• Task list:
[1] In the Driver v. Helms court record below, translate this sentence into Spanish: "Melvin L. Wulf, American Civil Liberties Union Foundation, New York City, Richard W. Zacks, Providence, R. I., Burt Neuborne, New York City, for plaintiffs."
[2] Resume the Driver v. Helms court record below, picking up right after its final line.

• Passage to read:

· · · ·

Driver v. Helms

456 F. Supp. 496 (1978)

Rodney DRIVER et al.
v.
Richard HELMS et al.

Civ. A. No. 75-0224.

United States District Court, D. Rhode Island.

September 11, 1978.

Melvin L. Wulf, American Civil Liberties Union Foundation, New York City, Richard W. Zacks, Providence, R. I., Burt Neuborne, New York City, for plaintiffs.

Charles R. Donnenfeld, Arent, Fox, Kintner, Plotkin, Kahn, Washington, D. C., Guy J. Wells, Providence, R. I., Jacquelin A. Swords, Cadwalader, Wickersham & Taft, New York City, George M. Vetter, Jr., Providence, R. I., Walter H. Fleischer, Cole & Groner, Washington, D. C., Harry W. Asquith, Everett C. Sammartino, Asst. U. S. Atty., Providence, R. I., Rex E. Lee, John T. Boese, Office of Special Litigation, Civ. Div., U. S. Dept. of Justice, Washington, D. C., Donald J. Cohn, Webster, Sheffield, Fleishmann, Hitchcock & Brookfield, New York City, Alan T. Dworkin, Providence, R. I., Plato Cacheris, Hundley, Cacheris & Sharp, Jon T. Brown, Duncan, Brown, Weinberg & Palmer, Seymour Glanzer, Dickstein, Shapiro & Morin, Washington, D. C., Joseph V. Cavanagh, Providence, R. I., for defendants.

· · · ·

• Entries provided:

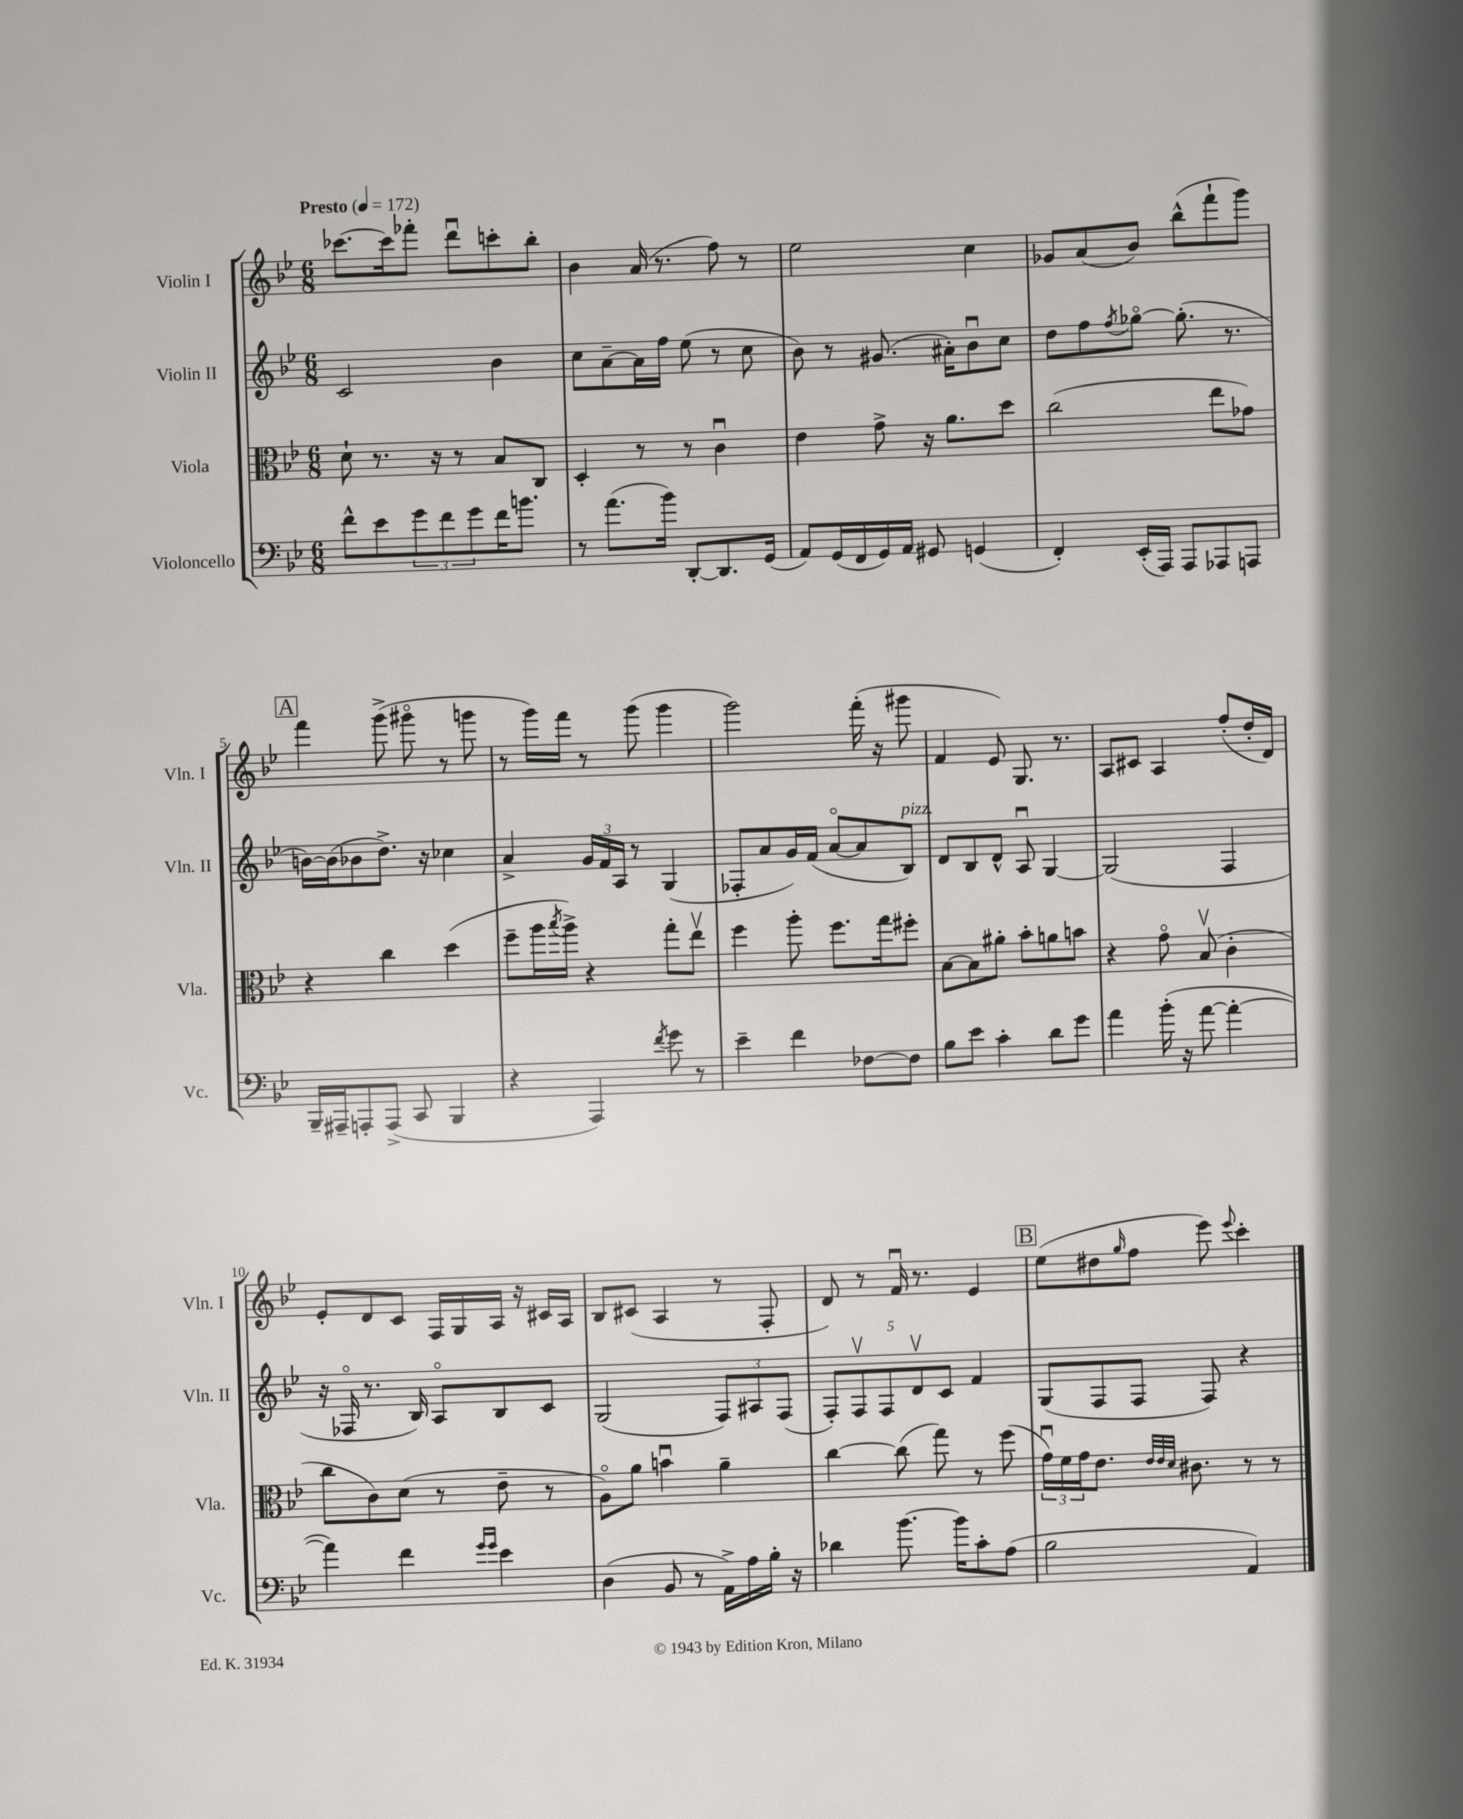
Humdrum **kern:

**kern	**kern	**kern	**kern
*staff4	*staff3	*staff2	*staff1
*clefF4	*clefC3	*clefG2	*clefG2
*k[b-e-]	*k[b-e-]	*k[b-e-]	*k[b-e-]
*M6/8	*M6/8	*M6/8	*M6/8
*MM172	*MM172	*MM172	*MM172
8f^^\L	8d`\	2c/	[8.ccc-\L
8e-\	8.r	.	.
.	.	.	16ccc-\]k
12g\	.	.	8fff-'\J
.	16r	.	.
12f\	.	.	.
.	8r	.	8dddu\L
12g\	.	.	.
16f\K	8B-/L	4b-\	8ccc'\
8.b\J	.	.	.
.	8C/J	.	8bb-'\J
=	=	=	=
8r	4D'/	8cc\L	4b-\
(8.a\L	.	[8a~\	.
.	8r	16a\]L	(16a/
16b-\Jk)	.	16ff\JJ	8.r
[8DD'/L	8r	(8ee-\	.
8.DD/]	4cu\	8r	8ff\)
.	.	8cc\	8r
(16GG/Jk	.	.	.
=	=	=	=
8AA/L)	4e-\	8b-\)	2ee-\
(16GG/L	.	8r	.
16FF/	.	.	.
16GG/)	8g^\	(8.g#/	.
16AA/JJ	.	.	.
8GG#/	16r	.	.
.	8.a\L	16a#'\LK)	.
(4GG/	.	8b-u\	4cc\
.	8dd\J	8cc\J	.
=	=	=	=
4FF'/)	(2cc\	8dd\L	8g-/L
.	.	8ff\	(8a/
.	.	8qff/	.
(16EE-'/LL	.	[8gg-o\J	8b-/J)
16AAA/JJ)	.	.	.
8AAA/L	.	(8.gg-'\]	(8bb-^^\L
8AAA-/	8ee-\L	.	8fff`\
.	.	8.r	.
8AAA/J	8g-\J)	.	8ggg\J)
=	=	=	=
16BBB-~/LL	4r	[16b\LL)	4fff\
16AAA#~/J	.	(16b\]J	.
8AAA'/	.	8b-\	.
(8AAA^/J	4cc\	8.dd^\J)	(8ggg^\
8CC/	.	.	8ggg#o\
.	.	16r	.
4BBB-/	(4dd\	4cc-\	8r
.	.	.	8ggg\
=	=	=	=
4r	8ff~\L	4a^/	8r
.	16aa\L	.	16ggg\LL)
.	8qbb-/	.	.
.	16aa^\JJ)	.	16fff\JJ
4AAA/)	4r	24g/LL	8r
.	.	24f/	.
.	.	24A/JJ	.
.	.	8r	(8ggg\
8qf/	.	.	.
8g\	8gg'\L	(4G/	4ggg\
8r	8ee-v\J	.	.
=	=	=	=
4e-~\	4ff\	8F-'/L	2ggg\)
.	.	8a/	.
4f\	8aa'\	16g/L)	.
.	.	(16f/JJ	.
.	8.ff\L	[8ao/L	.
[8F-\L	.	8a/]	(16fff'\
.	16gg\k	.	16r
8F-\]J	8ff#'\J	8B-/J)	8ggg#\
=	=	=	=
8B-\L	[8B-\L	8d/L	4f/
8e-\J	8B-\]	8B-/	.
4c'\	8a#'\J	8d^^/J	8e-/)
.	8b-'\L	8Au/	8.G/
8d\L	8a\	[4G/	.
.	.	.	8.r
8g\J	8b\J	.	.
=	=	=	=
4a\	4r	(2G/]	8A/L
.	.	.	8c#/J
(16b-'\	8go\	.	4A/
16r	.	.	.
[8a\	(8B-v/	.	.
4a'\_	4c'\	4F/	(8ff'/L
.	.	.	16dd'/L
.	.	.	16d/JJ)
=	=	=	=
4a\])	8cc\L	16r	8e-'/L
.	.	16F-o/	.
.	8c\)	8.r	8d/
4f\	(8d\J	.	8c/J
.	.	16B-/)	.
.	8r	8Ao/L	16F/LL
.	.	.	16G/
16qqg/LL	.	.	.
16qqg/JJ	.	.	.
4e-\	8e-~\	8B-/	16A/JJ
.	.	.	16r
.	8r	8c/J	16c#/LL
.	.	.	16A/JJ
=	=	=	=
(4D\	8Ao\L)	(2G/	8B-/L
.	8a\J	.	(8c#/J
8BB-/	4bu\	.	4A/
8r	.	.	.
16AA^\LL)	4a~\	12F/L)	8r
16A\	.	.	.
.	.	12A#/	.
16B-'\JJ	.	.	8F'/
.	.	(12F/J	.
16r	.	.	.
=	=	=	=
4d-\	[4cc\	10F'/L)	8d/)
.	.	10Fv/	.
.	.	.	8r
.	.	10F/	.
[8.b-\	(8cc\]	.	16fu/
.	.	10dv/	.
.	.	.	8.r
.	8gg\)	.	.
.	.	10c/J	.
16b-\]LK	.	.	.
8c'\	8r	4f/	4e-/
(8A\J	(8ff\	.	.
=	=	=	=
2B-\	24gu\LL)	(8G/L	(8ee-\L
.	24f\	.	.
.	24g\J	.	.
.	8.e-\J	8F/	8dd#\
.	.	.	16qqgg/
.	.	8F/J	8ff\J
.	32qqe-/LLL	.	.
.	32qqe-/	.	.
.	32qqd/JJJ	.	.
.	8.c#\	.	.
.	.	8F/)	8eee-\)
.	.	.	8qqeee-/
4AA/)	8r	4r	4ccc'\
.	8r	.	.
==	==	==	==
*-	*-	*-	*-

· · · ·

• Response list:
[1] Melvin L. Wulf, American Civil Liberties Union Foundation, Nueva York; Richard W. Zacks, Providence, R. I.; Burt Neuborne, Nueva York, en representación de los demandantes.

[2]
MEMORANDUM AND ORDER

PETTINE, Chief Judge.

In this suit for declaratory and injunctive relief and money damages, plaintiffs have sued various former and present officials of the United States for allegedly opening their mail in contravention of various constitutional provisions. The United States moved to intervene in this case as a party defendant; and that motion was granted on September 26, 1975. It argues to the Court that, because criminal investigations into the alleged wrongdoing were then underway, it would need to protect its interests by seeking a stay of these civil proceedings. On October 17, 1975, this Court refused to stay proceedings. Driver v. Helms, 402 F. Supp. 683 (D.R.I.1975).

As part of its participation in this suit, the United States has filed an answer admitting and denying the factual allegations of the complaint on August 26, 1975; it filed a memorandum in opposition to plaintiffs' motion for class certification on October 19, 1975; on January 5, 1976 it opposed plaintiffs' motion for a protective order from discovery on the grounds that "the relief sought by the plaintiffs . . . would unduly restrict the United States . . . in their defense of the action"; it objected to plaintiffs' amended first interrogatories on January 22, 1976; and it filed *497 a reply memorandum again opposing class certification on February 6, 1976. Thus it may be seen that it has been acting as a general party defendant and not as an intervenor admitted for a limited purpose.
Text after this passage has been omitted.